Dataset items:
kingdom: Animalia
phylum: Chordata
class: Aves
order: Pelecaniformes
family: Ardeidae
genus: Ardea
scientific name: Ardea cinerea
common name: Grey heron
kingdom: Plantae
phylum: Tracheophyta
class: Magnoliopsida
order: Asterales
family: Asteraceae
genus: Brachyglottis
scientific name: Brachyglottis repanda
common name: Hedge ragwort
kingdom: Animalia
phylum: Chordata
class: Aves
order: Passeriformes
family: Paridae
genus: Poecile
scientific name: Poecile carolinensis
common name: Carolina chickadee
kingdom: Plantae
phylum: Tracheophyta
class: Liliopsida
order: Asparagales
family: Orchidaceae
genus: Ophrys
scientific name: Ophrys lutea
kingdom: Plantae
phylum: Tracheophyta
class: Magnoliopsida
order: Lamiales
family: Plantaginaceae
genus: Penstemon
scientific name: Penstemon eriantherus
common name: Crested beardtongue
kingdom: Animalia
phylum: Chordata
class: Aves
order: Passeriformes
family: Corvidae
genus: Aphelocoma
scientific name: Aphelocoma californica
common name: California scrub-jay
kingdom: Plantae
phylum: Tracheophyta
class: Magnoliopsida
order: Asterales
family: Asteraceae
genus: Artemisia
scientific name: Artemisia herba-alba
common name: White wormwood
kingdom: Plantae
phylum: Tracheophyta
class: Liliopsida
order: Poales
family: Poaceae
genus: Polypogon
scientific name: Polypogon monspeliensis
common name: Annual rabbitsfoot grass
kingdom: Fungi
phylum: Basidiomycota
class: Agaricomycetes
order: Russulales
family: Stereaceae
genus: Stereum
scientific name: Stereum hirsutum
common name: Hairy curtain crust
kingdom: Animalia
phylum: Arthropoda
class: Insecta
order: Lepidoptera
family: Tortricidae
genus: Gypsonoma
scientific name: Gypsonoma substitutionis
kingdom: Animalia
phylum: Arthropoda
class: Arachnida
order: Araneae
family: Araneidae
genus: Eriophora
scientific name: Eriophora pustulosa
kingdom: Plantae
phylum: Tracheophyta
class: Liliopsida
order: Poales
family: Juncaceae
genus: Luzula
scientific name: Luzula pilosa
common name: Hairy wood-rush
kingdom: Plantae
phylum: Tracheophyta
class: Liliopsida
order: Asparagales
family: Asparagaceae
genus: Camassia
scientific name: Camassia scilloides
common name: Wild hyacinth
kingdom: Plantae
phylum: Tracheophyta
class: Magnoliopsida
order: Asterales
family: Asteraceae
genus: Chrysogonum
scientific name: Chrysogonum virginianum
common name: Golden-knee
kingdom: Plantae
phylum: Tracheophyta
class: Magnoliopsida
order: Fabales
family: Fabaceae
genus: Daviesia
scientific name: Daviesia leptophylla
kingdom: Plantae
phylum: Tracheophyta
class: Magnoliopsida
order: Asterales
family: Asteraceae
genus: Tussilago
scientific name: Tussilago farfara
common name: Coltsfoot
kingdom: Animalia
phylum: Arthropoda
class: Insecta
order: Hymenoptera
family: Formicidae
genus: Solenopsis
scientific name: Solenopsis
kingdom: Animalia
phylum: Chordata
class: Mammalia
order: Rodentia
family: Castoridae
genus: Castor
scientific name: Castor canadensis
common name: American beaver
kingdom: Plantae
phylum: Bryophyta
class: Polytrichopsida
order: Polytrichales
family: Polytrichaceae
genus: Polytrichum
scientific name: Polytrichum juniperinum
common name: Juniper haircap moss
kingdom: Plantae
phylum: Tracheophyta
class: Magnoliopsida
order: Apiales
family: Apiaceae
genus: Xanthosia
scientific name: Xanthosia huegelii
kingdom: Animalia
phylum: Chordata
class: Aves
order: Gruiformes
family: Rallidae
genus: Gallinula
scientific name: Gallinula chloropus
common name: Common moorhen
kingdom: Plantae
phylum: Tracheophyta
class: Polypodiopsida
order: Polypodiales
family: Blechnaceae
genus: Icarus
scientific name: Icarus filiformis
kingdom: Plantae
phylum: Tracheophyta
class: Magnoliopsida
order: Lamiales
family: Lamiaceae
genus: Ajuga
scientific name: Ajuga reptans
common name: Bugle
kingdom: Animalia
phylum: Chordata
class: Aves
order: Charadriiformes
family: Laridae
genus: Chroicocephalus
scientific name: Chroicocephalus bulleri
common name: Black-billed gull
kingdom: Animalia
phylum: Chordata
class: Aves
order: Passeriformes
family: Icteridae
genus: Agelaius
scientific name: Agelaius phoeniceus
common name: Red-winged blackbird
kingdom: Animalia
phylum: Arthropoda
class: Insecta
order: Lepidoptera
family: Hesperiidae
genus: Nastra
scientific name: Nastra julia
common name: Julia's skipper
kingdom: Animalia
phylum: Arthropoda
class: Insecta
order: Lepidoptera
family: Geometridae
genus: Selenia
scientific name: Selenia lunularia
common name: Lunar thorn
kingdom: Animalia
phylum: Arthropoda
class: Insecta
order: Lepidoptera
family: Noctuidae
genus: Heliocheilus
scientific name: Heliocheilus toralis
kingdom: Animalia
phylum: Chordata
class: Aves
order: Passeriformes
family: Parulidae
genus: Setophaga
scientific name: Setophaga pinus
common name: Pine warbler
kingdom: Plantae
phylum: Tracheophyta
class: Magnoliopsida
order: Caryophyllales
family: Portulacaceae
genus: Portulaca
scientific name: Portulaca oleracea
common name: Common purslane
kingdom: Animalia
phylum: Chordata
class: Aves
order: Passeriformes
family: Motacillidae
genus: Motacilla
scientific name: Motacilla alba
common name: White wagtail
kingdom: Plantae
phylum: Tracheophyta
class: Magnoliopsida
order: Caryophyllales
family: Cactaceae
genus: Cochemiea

- _What the exercise asks_: Update the records from the line that has "genus: Poecile" through the line that has "family: Corvidae" by changing every "common name" to "vernacular name" and leaving all else unchanged. Give back only those lines.

- _Response_:
genus: Poecile
scientific name: Poecile carolinensis
vernacular name: Carolina chickadee
kingdom: Plantae
phylum: Tracheophyta
class: Liliopsida
order: Asparagales
family: Orchidaceae
genus: Ophrys
scientific name: Ophrys lutea
kingdom: Plantae
phylum: Tracheophyta
class: Magnoliopsida
order: Lamiales
family: Plantaginaceae
genus: Penstemon
scientific name: Penstemon eriantherus
vernacular name: Crested beardtongue
kingdom: Animalia
phylum: Chordata
class: Aves
order: Passeriformes
family: Corvidae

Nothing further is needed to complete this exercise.